FRAGMENTO DE TEXTO:

········

Así que, de una vez por todas, una diputada demócrata y activista LGTB llamada Vera Bergkamp, ha presentado un proyecto que ha logrado pasar la primera tanda de votaciones (con un ajustado 77 a favor y 72 en contra) por el que el gobierno tendrá derecho a emitir licencias de cultivo de cannabis psicoactivo, y que este cannabis tendrá que ser comprado por los locales que venden cannabis, de manera que el círculo de la producción (cultivo) y venta de cannabis, queda totalmente regulado con este proyecto si pasa a quedar constituido en ley. Que llegue a establecerse como norma legal, aunque parece probable, queda en el terreno de la especulación política, sobre todo en asuntos que “polarizan” tanto (y precisamente a los sectores menos informados) y cuyo transitar ha conseguido marcar una victoria, pero por un margen que no llega a un 4% de diferencia entre los dos bloques que han votado de forma opuesta y eso indica que un cambio en la aritmética política tendría consecuencias.
Entre los votos en contra, se cuenta todos los que tradicionalmente se entienden como “conservadores y derecha” incluyendo a la extrema derecha, y a los dos partidos “confesionales” (uno que es protestante y otro calvinista). Y esta votación, en contra por su parte, es claramente la votación de la hipocresía. Oponerse -argumentando razones morales- a que un producto como es el cannabis, que ya se vende (desde hace décadas) en tiendas que funcionan de forma legal y regulada, sigan manteniendo lazos necesarios con el mercado negro. ¿De dónde se abastecen en caso contrario?

········

DATOS REGISTRADOS:
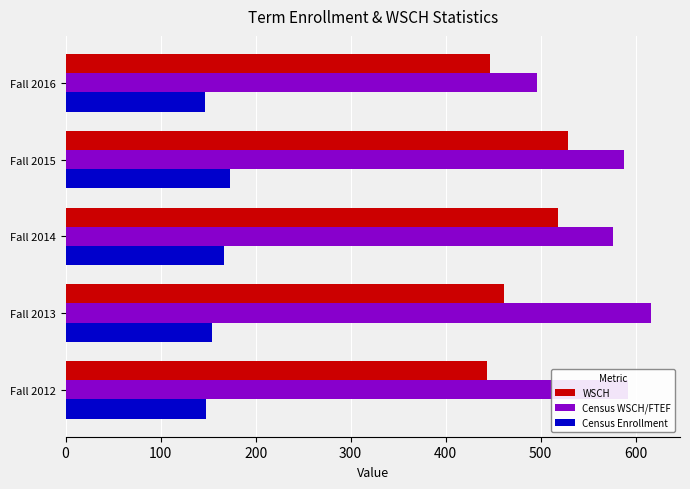

Which series has the widest spread of values?

Census WSCH/FTEF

········

PREGUNTAS POR RESPONDER:
A – ¿Puedes extraer del fragmento sobre la regulación del cannabis el pasaje que va desde "Entre los votos" hasta "en caso contrario?", ambos incluidos?
B – Según el fragmento sobre la regulación del cannabis, ¿por qué sigue siendo una especulación que el proyecto llegue a convertirse en ley?
El listado no guarda relación con el fragmento sobre la regulación del cannabis.

RESULTADOS POR TAREA:
A –
Entre los votos en contra, se cuenta todos los que tradicionalmente se entienden como “conservadores y derecha” incluyendo a la extrema derecha, y a los dos partidos “confesionales” (uno que es protestante y otro calvinista). Y esta votación, en contra por su parte, es claramente la votación de la hipocresía. Oponerse -argumentando razones morales- a que un producto como es el cannabis, que ya se vende (desde hace décadas) en tiendas que funcionan de forma legal y regulada, sigan manteniendo lazos necesarios con el mercado negro. ¿De dónde se abastecen en caso contrario?

B – Se trata de un asunto que polariza mucho, sobre todo a los sectores menos informados, y el proyecto salió adelante por un margen inferior al 4% entre los dos bloques (77 votos a favor y 72 en contra). Eso indica que un cambio en la aritmética política tendría consecuencias.